It was during the mid-1990s when Sociology professor Nancy Taylor first joined her dear friend, Margaret “Peg” Rigg at a ProNica planning meeting in Florida. Nancy’s curiosity had long been piqued by Peg’s stories upon return from trips to Nicaragua. Sitting among the other activists and listening to reports of the latest challenges and triumphs of the grassroots partners in Nicaragua, Nancy’s curiosity quickly deepened into a steadfast resolve to join the efforts.
During a 1998 meeting, a particular challenge caught Nancy’s attention: the high turnover rate among talented Program Coordinators only compensated with basic living stipends. ProNica had just hired Lillian Hall as the new Coordinator, a Quaker with a Cornell agronomy degree who had been in Nicaragua from 1984 volunteering with peasant farmers. Hoping to retain Lillian, and knowing the time and sensitivity required to build genuine trust and mutual respect among the partners, Nancy pledged monthly donations that would increase the Coordinator stipend into a modest salary.

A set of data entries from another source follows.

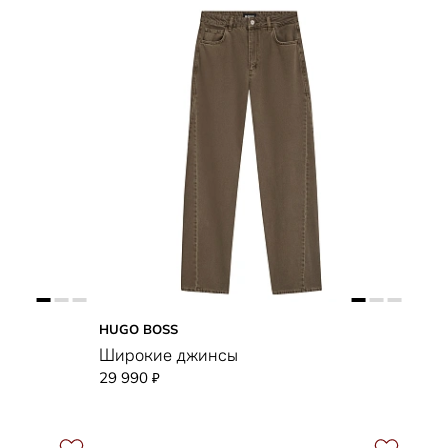
HUGO BOSS
Широкие джинсы
29 990
₽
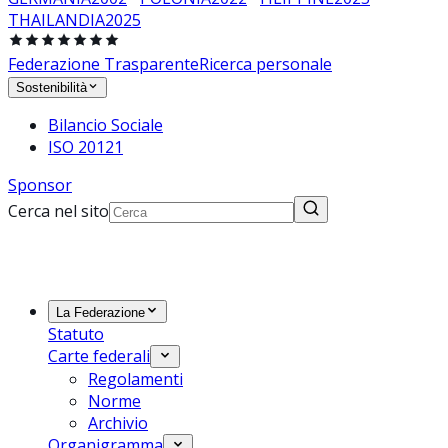
THAILANDIA
2025
Federazione Trasparente
Ricerca personale
Sostenibilità
Bilancio Sociale
ISO 20121
Sponsor
Cerca nel sito
La Federazione
Statuto
Carte federali
Regolamenti
Norme
Archivio
Organigramma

Indeed, Lillian would stay on for the next 14 years, fortifying long-term partnerships, doggedly raising awareness among North Americans, and designing high quality solidarity based educational immersion programs. Nancy tends to heap credit on Peg, Lillian and others, but it’s hard to imagine how many saved lives are linked directly to Nancy’s incredible spirit of generosity. Now in her 80s and simplifying her life, Nancy must pass the salary-funding torch on to other ProNica supporters.
It’s impossible to adequately express gratitude to Nancy for her shared dreams with Nicaraguans over all these years. Muchas gracias, Nancy Taylor. Please accept our sincerest appreciation. We cherish you!